# You can always pick out a new camper



## bill0830 (Nov 16, 2007)

I am in no way saying that I'm the most experienced camper in the world, but have you ever noticed how easy it is to find brand new camper(s)? A couple years ago we were camping Kentucky Lake Dam campground. Across from our camp a 5th wheel pulls up and after many attempts, finally were able to get parked and unhooked. I kept an eye out, just in case they needed some help. They were an elderly couple and I could tell that they might have had some camping experience, but seemed a bit out of their element. I took our dog out for a walk and stopped by for a visit, as they also had a dog. We chatted awhile and I found that they had just purchased their 5th wheel and actually had just picked it up after leaving their truck with the RV dealer so the hitch could be installed. Anyway, on Sunday we were all packing up and I noticed they were having some issues getting hooked up. First problem was connecting the 5th wheel hitch. I walked down and showed them how to jack up the trailer after putting the rear stabilizers up. Next, the wife was in the cab, as the husband was trying to give her directions. It was like the blind leading the blind. I asked if they needed some help and she welcomed it. I prepared the hitch in the truck and showed the husband how to operate the hitch. He really paid attention as it seems the RV dealer failed to show him how to use it. They pulled up to the campground dump which was in the middle of the campground and again, they were having some issues. I showed them how to dump the gray and black water and was walking back down to my camper when I took a last glance, praying they would make it back home with no problems, when I looked up and seen their antenna still up. As they are pulling away I'm yelling for them the stop and waving my arms like crazy. She finally saw me and stopped. Out of breath, I tell her that the antenna is still up. She looks at her husband and tells him, "I told you to put that down". I felt so sorry for him, as he looked like a puppy that had just been scalded. That is the last time I seen them, so I can only hope that with age comes wisdom and one day one of them would be helping out another first time camper. Do you have any first time camper stories? :icon_smile_bbq:


----------



## antigua (Dec 17, 2007)

Way to go Bill. I'm really glad you were there to lend a hand. Great storey.


----------



## mailfire99 (Nov 16, 2007)

Similar thing happened to me last year. We were at the campground and everyone left for some reason, cant recall why, but I was there by myself. There was an elderly couple that pulled up pulling I think a 21 foot travel trailer. I didnt have to go to them , they stopped in front of the campsite for what seemed like 5 minutes. It was getting kind of dark, and I couldnt tell what they were doing.

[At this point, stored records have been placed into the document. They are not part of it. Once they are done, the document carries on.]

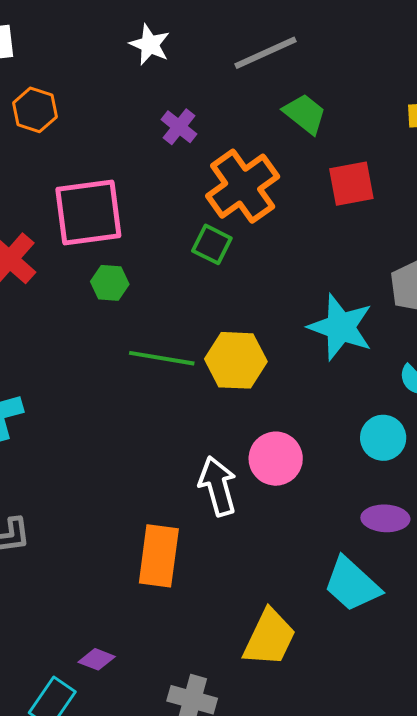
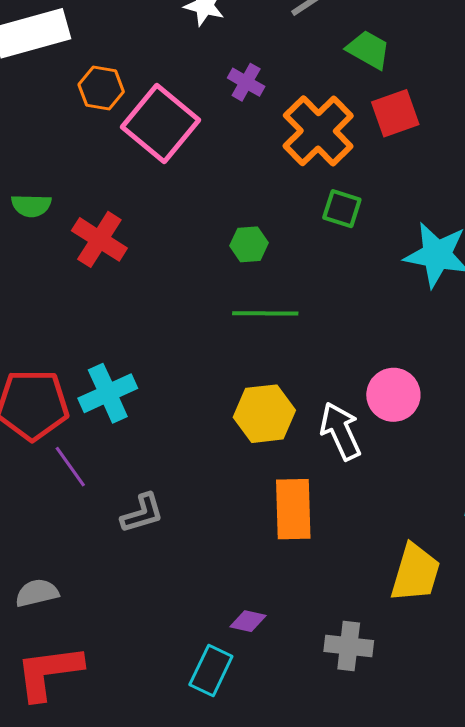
red square: (351, 184) -> (395, 113), moved
pink square: (88, 212) -> (160, 123), moved, turned -34
green square: (212, 244) -> (342, 209), moved
green hexagon: (110, 283) -> (249, 244), moved
yellow hexagon: (236, 360) -> (264, 414), moved

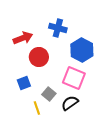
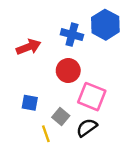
blue hexagon: (82, 50) -> (105, 25), moved
red circle: (39, 57) -> (68, 71), moved
blue square: (24, 83) -> (30, 103), turned 32

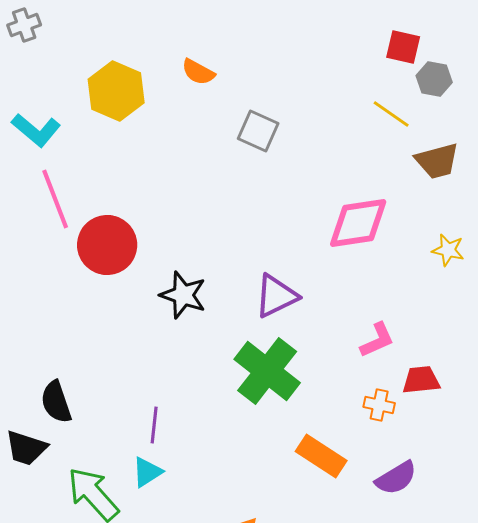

Finally, the lady got out of the truck, came over to me and said, do you mind backing this in for us, we just got it and he is not really able to get it backed in.

I said sure. So i jumped in, backed it in there and help them get it setup. They hadnt ever camped in it, so I hooked everything up for him and showed him how it all worked. They were just "tickled pink". Nice folks. Its just something any good camper would have done, but they were just so thankful and nice, really made me feel good.


----------



## bill0830 (Nov 16, 2007)

Makes my heart glad to hear about, Campers helping campers. :thumbup1:


----------



## cassiem (Nov 16, 2007)

Yep, I agree. Campers are definitely some of the most friendly people out there. I have seen more people help others, and its great to see. We almost always end up cooking out or sitting around the campfire with our neighbors at the campground.


----------



## l2l (Jan 27, 2008)

Awe yes community dinners ya just gotta love em....

Campers are the best people in the world, always have been always will be!!!!


----------



## pd (May 6, 2008)

It is good to see that you were there to help them. Having worked at a RV dealership in highschool (PDI,Wash Crew during the summer), I have seen my fair share of antennas dangling off the side. One tip I always share with someone is to either place your keys (to the truck or RV) on a springy wrist strap. When you run the antenna up, stick the keys to the winder. When it is time to leave, you won't be able to go anywhere with out getting the keys from the antenna winder which will remind you to wind it down before pulling out of the site. If you don't want to hand your keys there, a bright colored "scrunchy" for womens hair works just as well. When driving, it is on the gear shifter, when the antenna is up, it is on the winder.


----------



## antigua (Dec 17, 2007)

Great tip pd. I'll have to remeber that for our next trip.


----------



## pd (May 6, 2008)

antigua said:


> Great tip pd. I'll have to remeber that for our next trip.


 
No problem. Hope you find it useful and share it with others.. Nothing worse than ending your trip with that horrible "Crunch, crash" sound of the antenna being sheared from the roof as you drive under those low hanging tree branches...


----------



## johnnymac (Apr 30, 2008)

Campers* are* the best people in the world, always have been always will be!!!!

:thumbup1:


----------